Would you print all of the entries exactly, please, but without their pictures?

[Records provided]

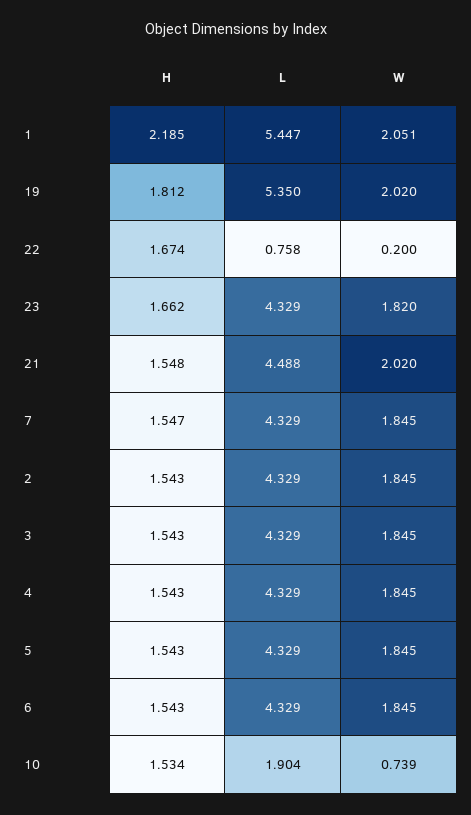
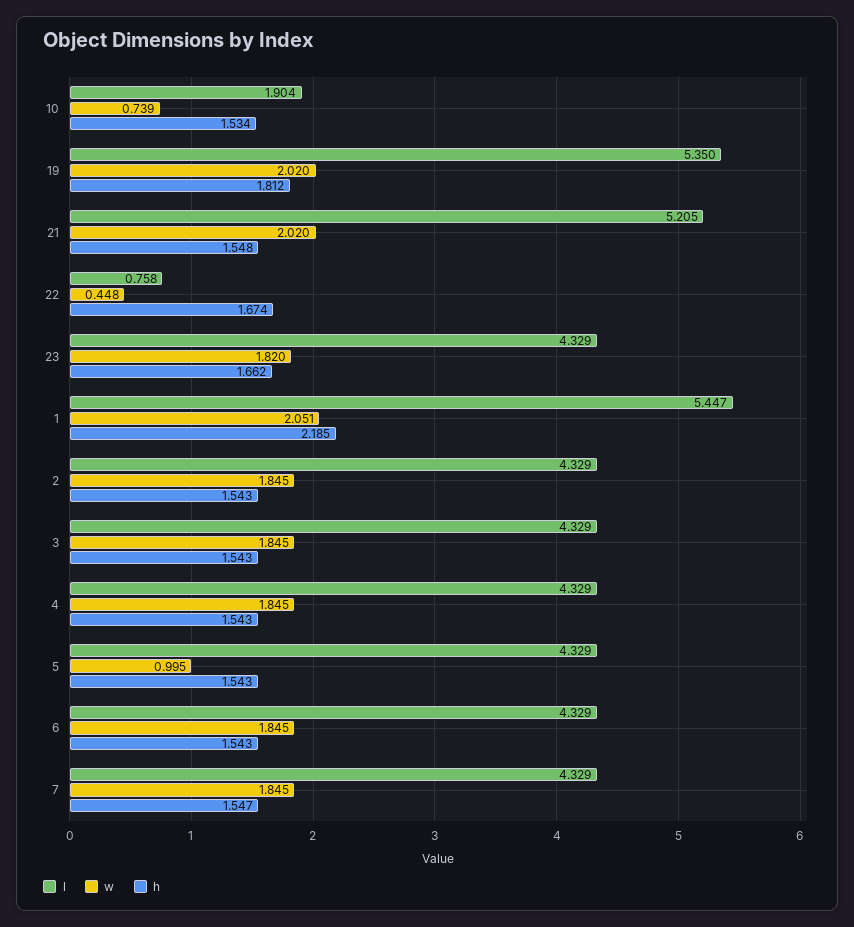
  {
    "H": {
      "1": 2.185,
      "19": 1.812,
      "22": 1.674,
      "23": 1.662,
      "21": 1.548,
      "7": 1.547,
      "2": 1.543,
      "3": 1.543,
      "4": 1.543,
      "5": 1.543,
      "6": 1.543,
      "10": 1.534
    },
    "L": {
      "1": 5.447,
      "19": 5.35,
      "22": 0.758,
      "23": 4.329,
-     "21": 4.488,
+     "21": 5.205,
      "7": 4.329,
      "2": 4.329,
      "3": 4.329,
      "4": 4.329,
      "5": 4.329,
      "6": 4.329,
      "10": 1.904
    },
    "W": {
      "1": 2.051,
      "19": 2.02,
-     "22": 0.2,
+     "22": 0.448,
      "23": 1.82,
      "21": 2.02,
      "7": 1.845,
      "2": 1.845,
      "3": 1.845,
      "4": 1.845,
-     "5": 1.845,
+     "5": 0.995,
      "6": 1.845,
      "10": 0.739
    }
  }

[/Records provided]

— Output for this exercise —
  {
    "H": {
      "1": 2.185,
      "19": 1.812,
      "22": 1.674,
      "23": 1.662,
      "21": 1.548,
      "7": 1.547,
      "2": 1.543,
      "3": 1.543,
      "4": 1.543,
      "5": 1.543,
      "6": 1.543,
      "10": 1.534
    },
    "L": {
      "1": 5.447,
      "19": 5.35,
      "22": 0.758,
      "23": 4.329,
-     "21": 4.488,
+     "21": 5.205,
      "7": 4.329,
      "2": 4.329,
      "3": 4.329,
      "4": 4.329,
      "5": 4.329,
      "6": 4.329,
      "10": 1.904
    },
    "W": {
      "1": 2.051,
      "19": 2.02,
-     "22": 0.2,
+     "22": 0.448,
      "23": 1.82,
      "21": 2.02,
      "7": 1.845,
      "2": 1.845,
      "3": 1.845,
      "4": 1.845,
-     "5": 1.845,
+     "5": 0.995,
      "6": 1.845,
      "10": 0.739
    }
  }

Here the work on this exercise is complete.